Can you connect across differences? Or do you feel flustered when encountering someone whose perspective is different than yours (on climate change, stem cell research, artificial intelligence, or whatever)? Or worse, just want to give up and retreat to the safety of a like-minded tribe?

Communicating with folks whose values and cultural identity are different from our own is incredibly challenging, sometimes frustrating, and increasingly needed. It requires authentic connection, ­without which all the information and education in the world is absolutely worthless. It might as well be flushed down the composting toilet to be recycled in the bubble.

Last month, I unexpectedly experienced that elusive and magical bridge of connection and trust. It was on the last leg of a challenging trip — a grueling day of flight delays full of irritable strangers, bad food, and coffee. I was exhausted. For 16-hours I had navigated walkways filled with cyborgs (heads and hearts buried in their cell phones), and immoveable airline bureaucracy. If you’ve traveled much you know about those days.

people on an airplane

As I walked to the back of the darkened cabin of the small plane that would hopefully (finally!) get me home I saw that my seat was next to a large African American man of about sixty. He was wearing a ball cap whose insignia suggested that we’d likely be on different sides of many political, spiritual, aesthetic, and intellectual divides. Although I am a believer in community and usually seek an opening for some small exchange of humanity before sinking into my own game of electronic backgammon, I half hoped that he would carry out what has become standard airline behavior: no greeting, no pleasantry, just bury oneself in headphones, iPad, or book and pretend you are alone.

“How are you this evening?,” the man said.

My throbbing brain thought of an appropriate response and my sore throat croaked out, “Tired, but happy to be almost home.”

That was the beginning of my nearly two-hour conversation with a master storyteller – my seatmate wove compelling narratives about painting, literature, his children, the many places he had lived, his hometown of Detroit, his beliefs, his job as a truck driver, and his former career as a teacher. He was fascinating. Though we did have different perspectives on some things, we had important things in common.

▶ PROMPT A: Show each line in the rows that contains the string "slurDashed".
The passage above and the rows that come next are unrelated to each other.

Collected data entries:

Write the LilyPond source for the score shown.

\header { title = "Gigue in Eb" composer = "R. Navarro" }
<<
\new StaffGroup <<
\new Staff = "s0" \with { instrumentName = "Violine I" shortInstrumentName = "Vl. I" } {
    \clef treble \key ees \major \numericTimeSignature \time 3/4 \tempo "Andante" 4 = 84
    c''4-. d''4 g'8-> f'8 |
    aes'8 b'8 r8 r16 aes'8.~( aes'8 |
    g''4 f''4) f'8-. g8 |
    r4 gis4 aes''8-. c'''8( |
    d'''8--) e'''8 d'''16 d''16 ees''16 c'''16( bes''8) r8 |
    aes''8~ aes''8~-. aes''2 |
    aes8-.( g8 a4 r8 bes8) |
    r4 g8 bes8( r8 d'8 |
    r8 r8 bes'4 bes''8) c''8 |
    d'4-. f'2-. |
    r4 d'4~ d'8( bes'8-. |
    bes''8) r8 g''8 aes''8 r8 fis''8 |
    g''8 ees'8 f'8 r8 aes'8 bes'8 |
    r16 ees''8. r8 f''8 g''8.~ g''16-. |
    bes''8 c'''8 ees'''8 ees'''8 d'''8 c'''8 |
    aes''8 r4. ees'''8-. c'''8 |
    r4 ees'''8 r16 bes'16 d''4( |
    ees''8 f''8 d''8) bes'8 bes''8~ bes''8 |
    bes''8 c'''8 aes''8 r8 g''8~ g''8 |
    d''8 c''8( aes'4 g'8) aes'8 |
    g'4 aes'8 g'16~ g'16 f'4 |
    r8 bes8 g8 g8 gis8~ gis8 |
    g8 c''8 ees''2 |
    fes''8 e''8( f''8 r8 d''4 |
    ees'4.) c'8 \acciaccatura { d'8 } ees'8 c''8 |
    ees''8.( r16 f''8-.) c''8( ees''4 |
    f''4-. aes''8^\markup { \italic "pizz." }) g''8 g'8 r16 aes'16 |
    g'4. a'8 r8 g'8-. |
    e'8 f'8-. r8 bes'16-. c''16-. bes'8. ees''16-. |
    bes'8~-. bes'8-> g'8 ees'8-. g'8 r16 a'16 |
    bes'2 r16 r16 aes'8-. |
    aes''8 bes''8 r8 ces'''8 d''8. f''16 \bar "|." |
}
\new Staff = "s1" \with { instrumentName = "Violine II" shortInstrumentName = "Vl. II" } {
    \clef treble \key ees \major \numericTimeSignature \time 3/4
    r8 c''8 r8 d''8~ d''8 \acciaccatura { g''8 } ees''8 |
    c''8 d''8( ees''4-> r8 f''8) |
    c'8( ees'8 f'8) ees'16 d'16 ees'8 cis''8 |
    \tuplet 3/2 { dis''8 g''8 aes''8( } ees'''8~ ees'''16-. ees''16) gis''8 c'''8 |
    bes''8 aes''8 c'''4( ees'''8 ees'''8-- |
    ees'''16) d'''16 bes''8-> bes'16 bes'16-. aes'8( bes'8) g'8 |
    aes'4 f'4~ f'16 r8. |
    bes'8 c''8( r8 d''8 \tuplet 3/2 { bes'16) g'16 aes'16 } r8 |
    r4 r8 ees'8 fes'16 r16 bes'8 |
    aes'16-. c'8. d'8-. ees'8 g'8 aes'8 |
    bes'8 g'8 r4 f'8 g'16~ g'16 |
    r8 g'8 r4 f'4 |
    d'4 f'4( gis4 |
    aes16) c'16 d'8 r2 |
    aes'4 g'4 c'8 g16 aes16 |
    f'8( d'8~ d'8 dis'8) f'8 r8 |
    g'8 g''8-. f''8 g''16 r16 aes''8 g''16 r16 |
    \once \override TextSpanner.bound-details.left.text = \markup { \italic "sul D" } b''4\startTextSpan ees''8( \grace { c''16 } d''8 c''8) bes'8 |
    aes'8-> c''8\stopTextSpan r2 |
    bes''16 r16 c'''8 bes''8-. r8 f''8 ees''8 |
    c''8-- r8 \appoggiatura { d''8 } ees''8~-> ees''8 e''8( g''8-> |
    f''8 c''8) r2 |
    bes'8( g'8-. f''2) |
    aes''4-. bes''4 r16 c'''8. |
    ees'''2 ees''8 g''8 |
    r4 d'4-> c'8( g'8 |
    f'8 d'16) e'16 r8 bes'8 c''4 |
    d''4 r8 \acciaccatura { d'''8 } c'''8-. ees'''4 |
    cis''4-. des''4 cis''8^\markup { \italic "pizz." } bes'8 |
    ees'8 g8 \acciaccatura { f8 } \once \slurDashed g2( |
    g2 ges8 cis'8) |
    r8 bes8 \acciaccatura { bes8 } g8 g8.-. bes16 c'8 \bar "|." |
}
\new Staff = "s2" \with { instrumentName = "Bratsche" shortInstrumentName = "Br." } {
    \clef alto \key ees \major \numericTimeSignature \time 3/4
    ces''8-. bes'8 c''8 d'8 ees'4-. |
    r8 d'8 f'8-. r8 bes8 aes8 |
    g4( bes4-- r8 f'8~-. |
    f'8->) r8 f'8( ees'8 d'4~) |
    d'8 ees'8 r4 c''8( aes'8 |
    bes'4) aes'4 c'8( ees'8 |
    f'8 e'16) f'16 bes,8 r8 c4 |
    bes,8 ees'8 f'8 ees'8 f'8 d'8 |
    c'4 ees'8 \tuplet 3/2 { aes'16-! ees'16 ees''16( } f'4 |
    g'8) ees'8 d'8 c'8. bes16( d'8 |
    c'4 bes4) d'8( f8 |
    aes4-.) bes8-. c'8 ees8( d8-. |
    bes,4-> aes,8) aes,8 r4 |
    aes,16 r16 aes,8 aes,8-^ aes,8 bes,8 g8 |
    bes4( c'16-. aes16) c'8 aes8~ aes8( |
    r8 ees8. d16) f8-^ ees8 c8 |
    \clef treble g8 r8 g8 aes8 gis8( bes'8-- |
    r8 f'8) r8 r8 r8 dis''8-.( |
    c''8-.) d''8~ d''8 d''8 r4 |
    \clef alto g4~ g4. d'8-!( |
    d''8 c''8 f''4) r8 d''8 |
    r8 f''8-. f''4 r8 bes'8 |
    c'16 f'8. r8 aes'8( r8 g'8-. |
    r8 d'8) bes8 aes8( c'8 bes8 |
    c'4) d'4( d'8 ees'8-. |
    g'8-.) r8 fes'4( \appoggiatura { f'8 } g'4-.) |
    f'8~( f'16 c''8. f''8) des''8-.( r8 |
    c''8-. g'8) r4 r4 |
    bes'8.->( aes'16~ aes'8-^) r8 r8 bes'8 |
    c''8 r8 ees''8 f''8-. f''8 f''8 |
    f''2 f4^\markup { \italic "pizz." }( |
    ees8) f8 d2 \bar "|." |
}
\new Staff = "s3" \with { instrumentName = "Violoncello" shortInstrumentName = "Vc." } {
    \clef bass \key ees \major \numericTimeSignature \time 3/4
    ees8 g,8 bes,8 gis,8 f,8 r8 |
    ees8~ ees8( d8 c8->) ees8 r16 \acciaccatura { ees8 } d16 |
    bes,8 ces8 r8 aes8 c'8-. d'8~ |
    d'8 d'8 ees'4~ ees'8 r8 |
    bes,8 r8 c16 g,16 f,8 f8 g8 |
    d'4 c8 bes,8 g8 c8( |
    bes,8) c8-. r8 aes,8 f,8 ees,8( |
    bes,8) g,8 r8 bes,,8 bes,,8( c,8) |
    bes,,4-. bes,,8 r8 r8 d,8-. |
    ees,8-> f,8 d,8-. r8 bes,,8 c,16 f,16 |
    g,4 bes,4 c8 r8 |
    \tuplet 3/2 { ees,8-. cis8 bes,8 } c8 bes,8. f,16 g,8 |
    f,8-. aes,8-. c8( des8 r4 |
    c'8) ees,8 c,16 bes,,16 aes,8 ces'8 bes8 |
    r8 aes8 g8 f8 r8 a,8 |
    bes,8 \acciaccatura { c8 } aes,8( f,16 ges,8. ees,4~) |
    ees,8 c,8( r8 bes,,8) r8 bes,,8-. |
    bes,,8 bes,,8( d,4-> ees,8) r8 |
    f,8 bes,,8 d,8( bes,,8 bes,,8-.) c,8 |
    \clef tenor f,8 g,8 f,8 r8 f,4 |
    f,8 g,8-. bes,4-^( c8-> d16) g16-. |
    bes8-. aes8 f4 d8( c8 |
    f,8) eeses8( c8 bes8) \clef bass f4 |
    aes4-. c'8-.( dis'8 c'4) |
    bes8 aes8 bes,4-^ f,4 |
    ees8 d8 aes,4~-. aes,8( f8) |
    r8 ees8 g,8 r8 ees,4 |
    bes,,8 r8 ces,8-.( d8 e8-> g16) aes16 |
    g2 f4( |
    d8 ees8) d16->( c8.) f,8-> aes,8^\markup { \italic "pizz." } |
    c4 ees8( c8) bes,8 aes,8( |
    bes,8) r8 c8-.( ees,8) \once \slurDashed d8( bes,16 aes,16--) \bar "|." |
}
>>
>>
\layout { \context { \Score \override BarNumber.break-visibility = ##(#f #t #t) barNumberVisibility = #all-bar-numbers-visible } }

▶ PROMPT B: Please write out the part of the passage on connecting across differences that opens with the words "That was the" and closes with "things in common.".

▶ WRITTEN SOLUTION A:
    ees'8 g8 \acciaccatura { f8 } \once \slurDashed g2( |
    bes,8) r8 c8-.( ees,8) \once \slurDashed d8( bes,16 aes,16--) \bar "|." |

▶ WRITTEN SOLUTION B:
That was the beginning of my nearly two-hour conversation with a master storyteller – my seatmate wove compelling narratives about painting, literature, his children, the many places he had lived, his hometown of Detroit, his beliefs, his job as a truck driver, and his former career as a teacher. He was fascinating. Though we did have different perspectives on some things, we had important things in common.